**SOURCE DATA:**
= Beginning of Section =

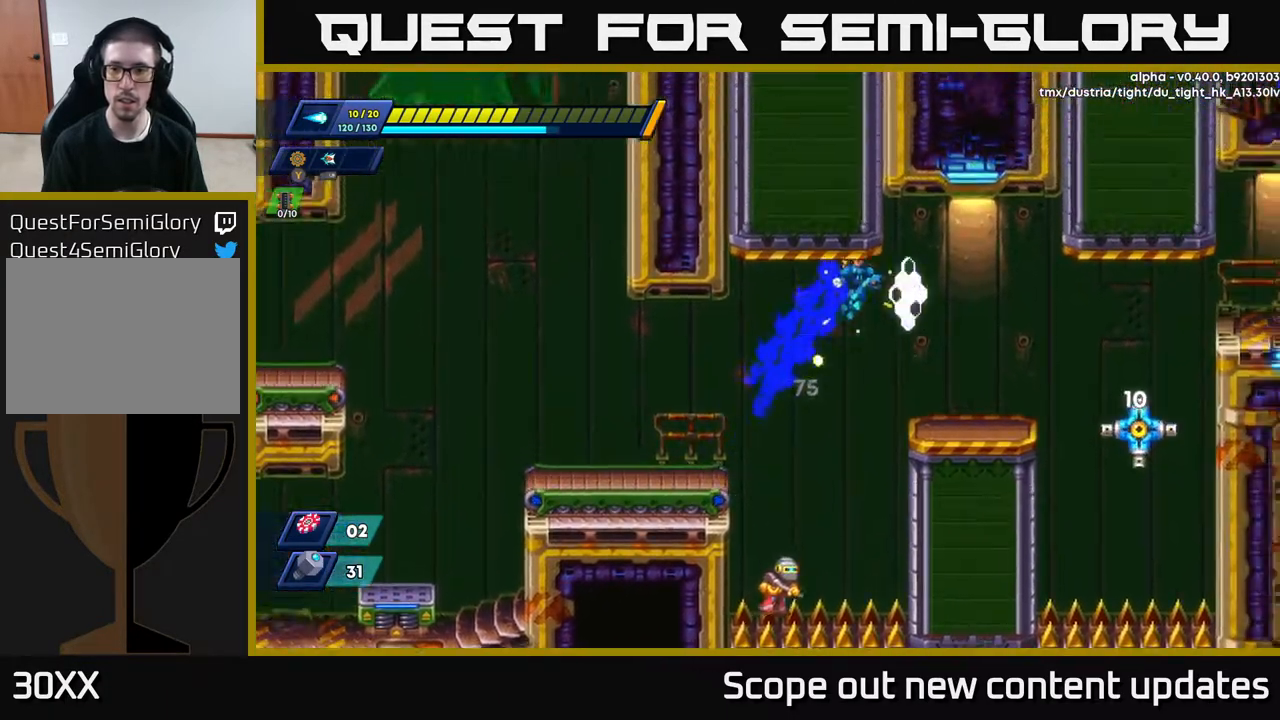
{"buttons": [], "left_stick": "center", "right_stick": "center", "events": [[17, "A", "up"], [217, "R2", "up"], [250, "DPAD_RIGHT", "up"]]}
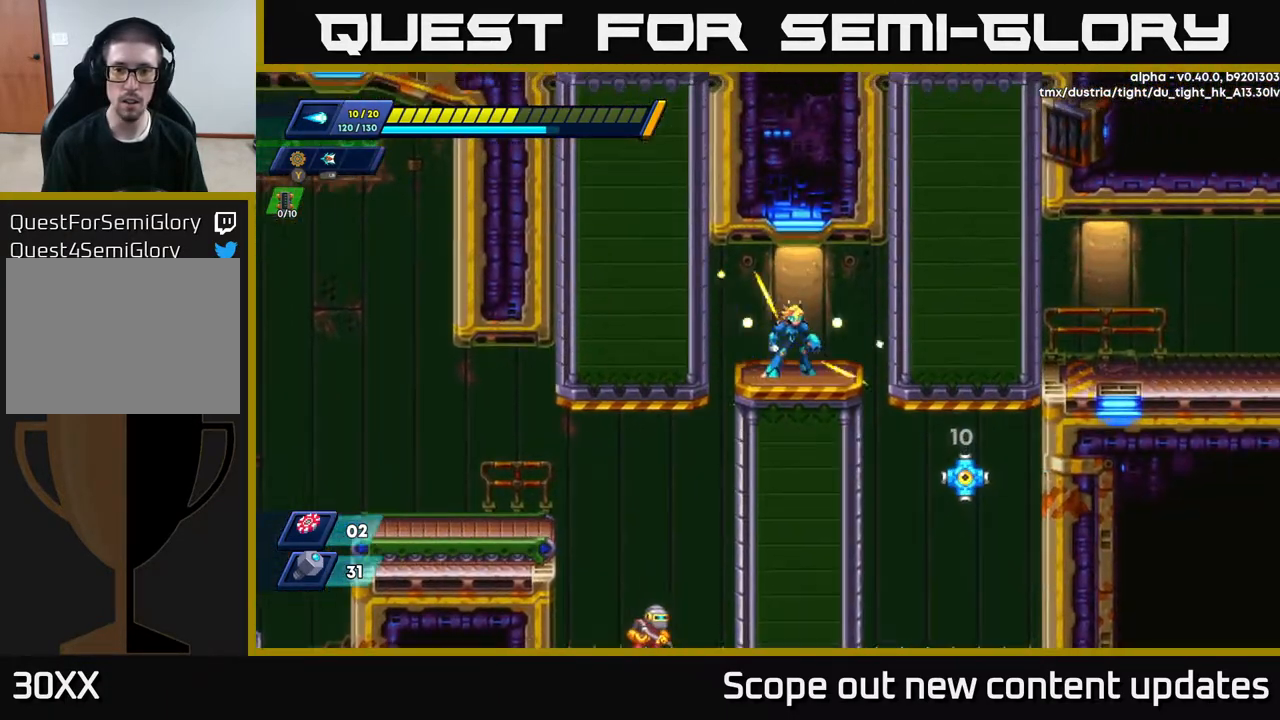
{"buttons": ["A", "DPAD_LEFT"], "left_stick": "center", "right_stick": "center", "events": [[83, "DPAD_RIGHT", "down"], [117, "R2", "down"], [333, "R2", "up"], [350, "DPAD_RIGHT", "up"], [383, "DPAD_LEFT", "down"], [400, "A", "down"]]}
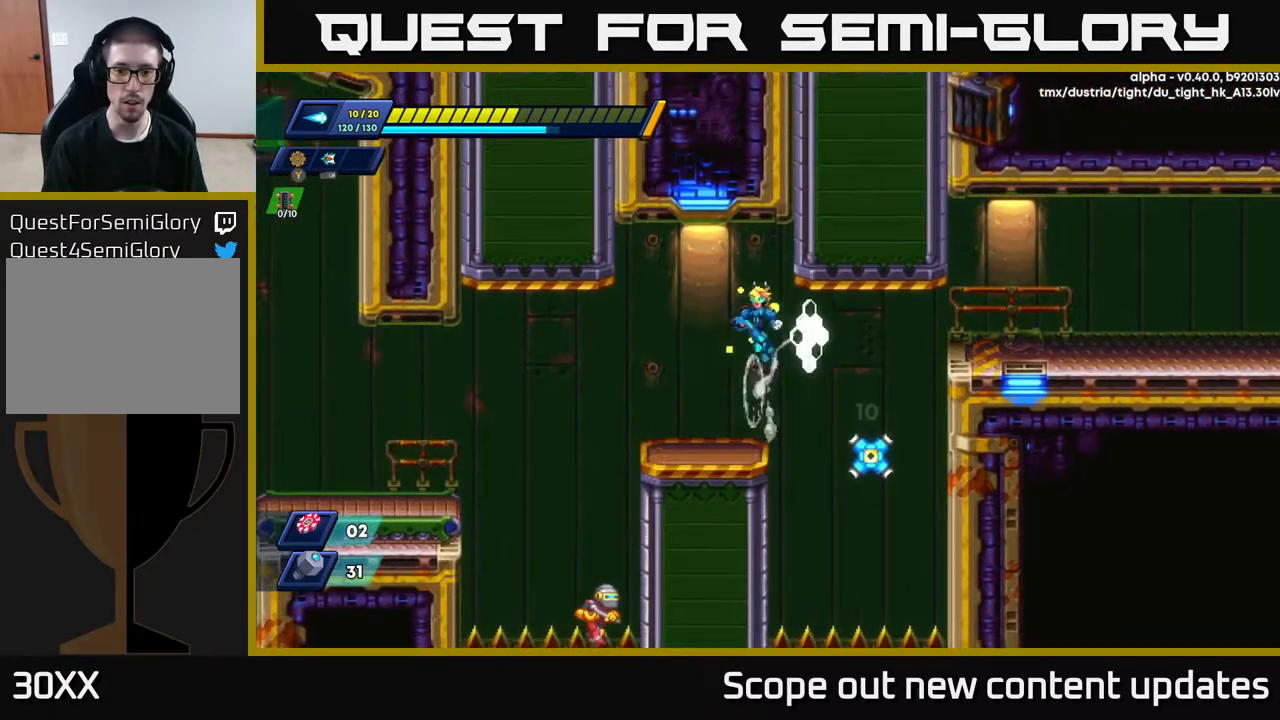
{"buttons": [], "left_stick": "center", "right_stick": "center", "events": [[50, "A", "up"], [317, "DPAD_LEFT", "up"]]}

= End of Section =

**WHAT NEEDS TO BE DONE:**
Repeat the material verbatim but without any of its pictures.

**SOLUTION FOR THIS PROBLEM:**
{"buttons": [], "left_stick": "center", "right_stick": "center", "events": [[17, "A", "up"], [217, "R2", "up"], [250, "DPAD_RIGHT", "up"]]}
{"buttons": ["A", "DPAD_LEFT"], "left_stick": "center", "right_stick": "center", "events": [[83, "DPAD_RIGHT", "down"], [117, "R2", "down"], [333, "R2", "up"], [350, "DPAD_RIGHT", "up"], [383, "DPAD_LEFT", "down"], [400, "A", "down"]]}
{"buttons": [], "left_stick": "center", "right_stick": "center", "events": [[50, "A", "up"], [317, "DPAD_LEFT", "up"]]}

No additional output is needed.